# Xmas dinner



## Startingover (Apr 18, 2012)

Normally xmas dinner is a repeat of Thanksgiving dinner. This year I just couldn’t muster up the enthusiasm to do it all over again so close to last months cooking marathon. But I didn’t say anything. Daughter may have felt the same as she decided on lasagna. Im making a pecan pie and big salad. ( if there are no more romaine recalls)

It’s been years since I made a pecan pie. My Karo syrup must be 8 yo so I’ll buy new. 

Fondue xmas eve and breakfast will be bakery rolls and hash browns and eggs. Bakery rolls are almost as good as mine and there’s only so much time in a day.


----------



## mark sr (Jun 13, 2017)

I discussed with my wife about the excess [food] of thanksgiving and she agreed we should tone it down for Christmas ..... but whether or not she does remains to be seen.


----------



## Bud9051 (Nov 11, 2015)

We are backing out even further and have reservation at a local restaurant. It really eliminates the cooking and cleaning which the host family often gets stuck with. We will see how it goes. Note, my wife has ordered the killer pies so we will have desert at her house.

Bud


----------



## SeniorSitizen (Sep 10, 2012)

The wife sure put her foot in her mouth.
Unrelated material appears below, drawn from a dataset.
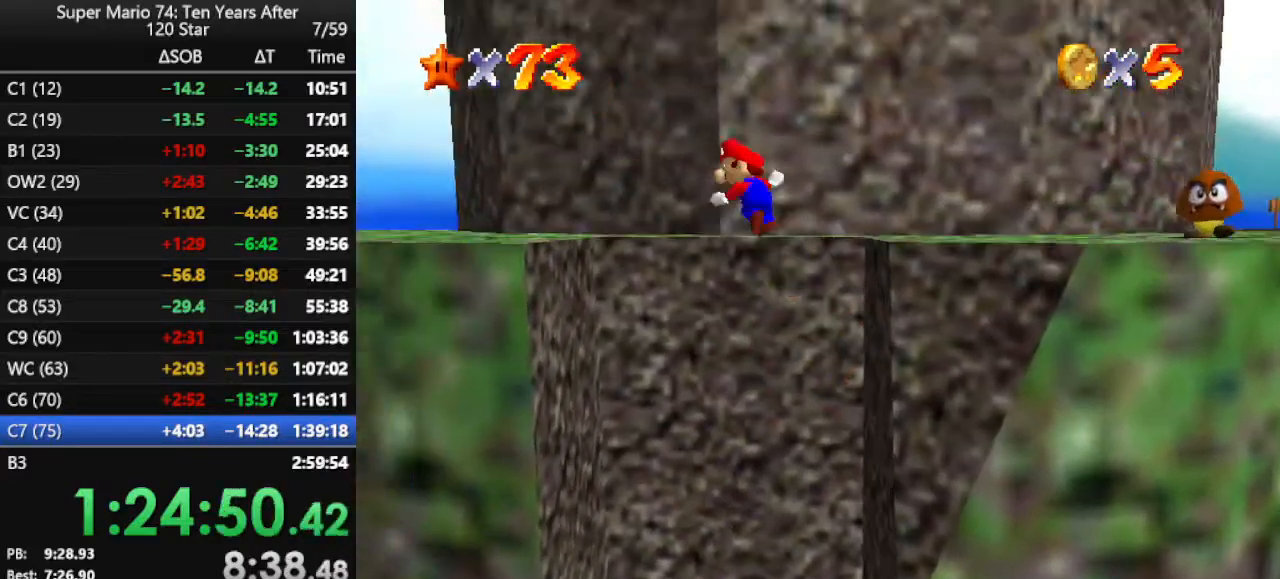
{"buttons": [], "left_stick": "up-left", "events": [[133, "A", "up"]]}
Her and daughter were on the phone discussing this very topic. Wife: what can I bring? Daughter: this, this and this, I'll email you the recipes. I've never made those before.:vs_laugh:


----------



## wooleybooger (Feb 23, 2019)

Well ours will be relatively easy and cheap. No in laws or out laws or family or any others. Hormel canned ham, with normal trimmings we have in the panty, boughten dressing I got to chop stuff for and use homemade chicken stock also on the shelf, and something else but I forget what it will be.


----------



## Startingover (Apr 18, 2012)

Daughter decided to also make chicken parm along with lasagna. I bought tasty fresh mozzarella pearl balls for my salad but she thinks that’s too much cheese. No problem I love them and will snack on them or put in my salad at home. No cheese fondue either. Fine, less work for me. I have fresh green beans, asparagus tips, red peppers, arugula, lettuce, tomatoes, red cabbage, olives, spring onions, sunflower seeds & more for my salad.


----------



## Startingover (Apr 18, 2012)

Oh my gosh. Went the store at noon for one thing and it took almost 15 minutes to get out of the parking lot back to the main road. Traffic is so backed up. Then daughter sent a text wanting me to stop at the paint store along the way. Not for a million dollars.


----------



## Bud9051 (Nov 11, 2015)

One drawback to having the family dinner at a restaurant is "no leftovers". But I'm ready as I have several turkeys in the freezer. I'll see if they will go for a turkey dinner buffet on New Years Eave. One huge casserole dish with sliced turkey and everything else, come one come all.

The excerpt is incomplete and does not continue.